---------- Records supplied ----------

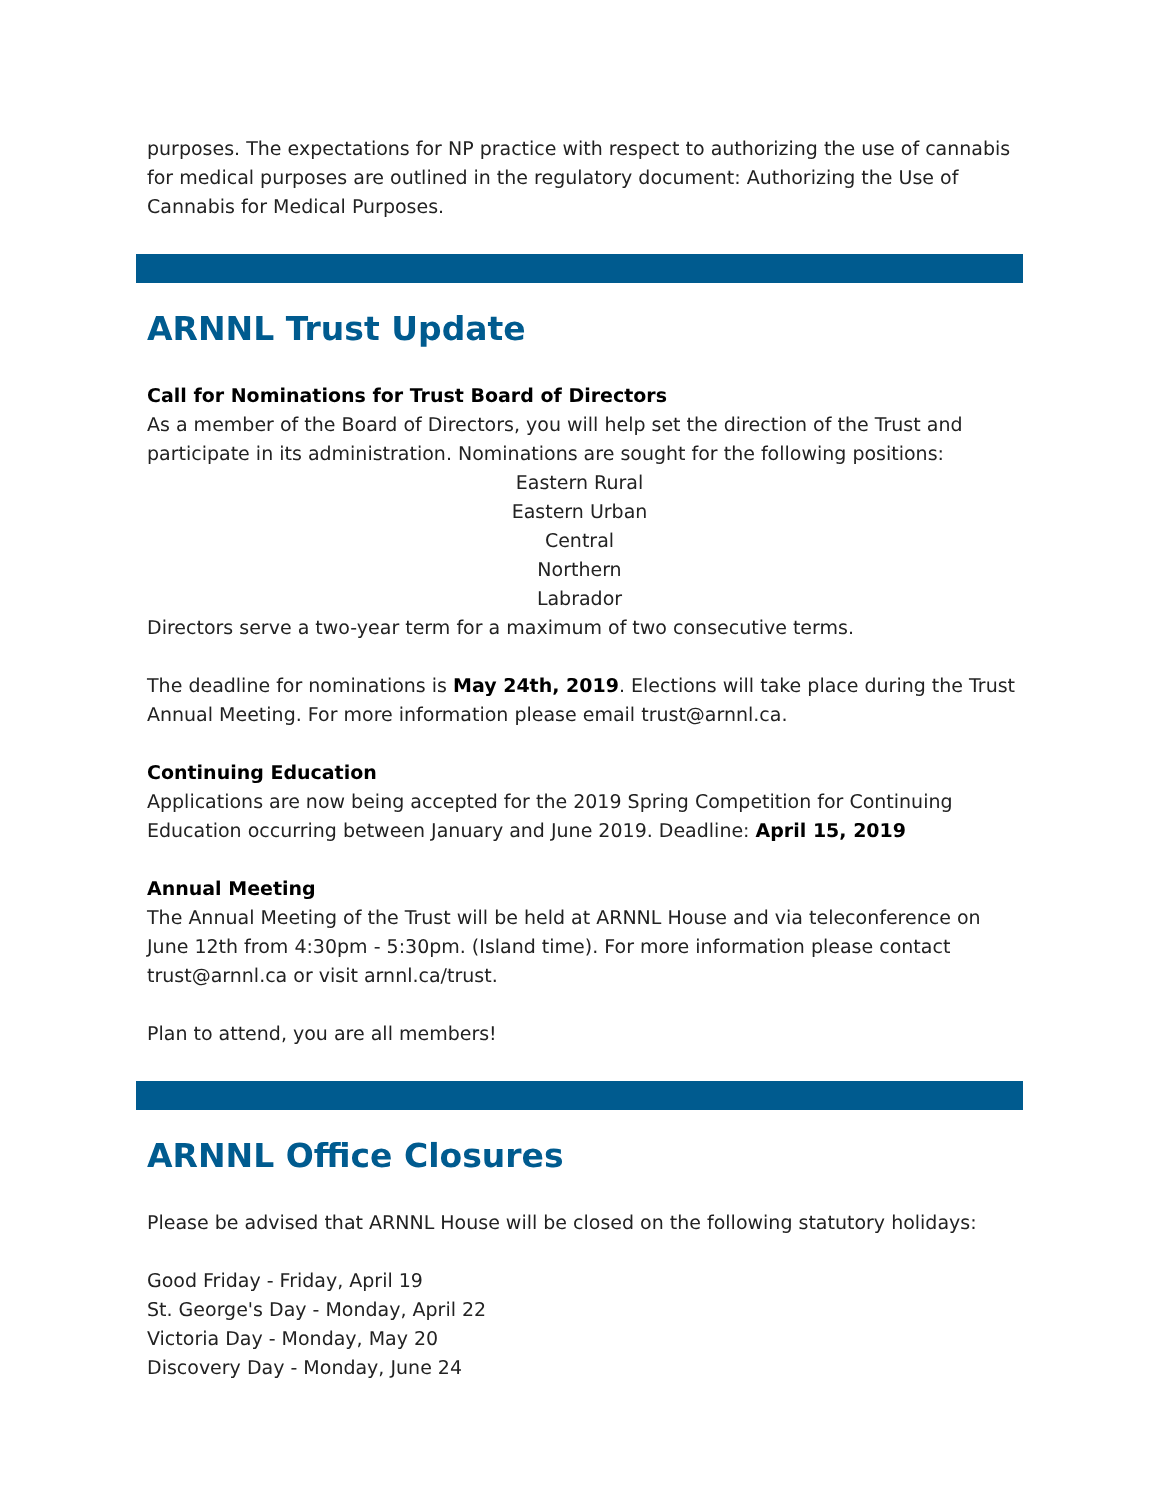purposes. The expectations for NP practice with respect to authorizing the use of cannabis for medical purposes are outlined in the regulatory document: Authorizing the Use of Cannabis for Medical Purposes.
ARNNL Trust Update
Call for Nominations for Trust Board of Directors
As a member of the Board of Directors, you will help set the direction of the Trust and participate in its administration. Nominations are sought for the following positions:
Eastern Rural
Eastern Urban
Central
Northern
Labrador
Directors serve a two-year term for a maximum of two consecutive terms.
The deadline for nominations is May 24th, 2019. Elections will take place during the Trust Annual Meeting. For more information please email trust@arnnl.ca.
Continuing Education
Applications are now being accepted for the 2019 Spring Competition for Continuing Education occurring between January and June 2019. Deadline: April 15, 2019
Annual Meeting
The Annual Meeting of the Trust will be held at ARNNL House and via teleconference on June 12th from 4:30pm - 5:30pm. (Island time). For more information please contact trust@arnnl.ca or visit arnnl.ca/trust.
Plan to attend, you are all members!
ARNNL Office Closures
Please be advised that ARNNL House will be closed on the following statutory holidays:
Good Friday - Friday, April 19
St. George's Day - Monday, April 22
Victoria Day - Monday, May 20
Discovery Day - Monday, June 24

----------

--- Problem description ---
Copy out each line of the data where the string "June" appears.

--- Task answer ---
Applications are now being accepted for the 2019 Spring Competition for Continuing Education occurring between January and June 2019. Deadline: April 15, 2019
The Annual Meeting of the Trust will be held at ARNNL House and via teleconference on June 12th from 4:30pm - 5:30pm. (Island time). For more information please contact trust@arnnl.ca or visit arnnl.ca/trust.
Discovery Day - Monday, June 24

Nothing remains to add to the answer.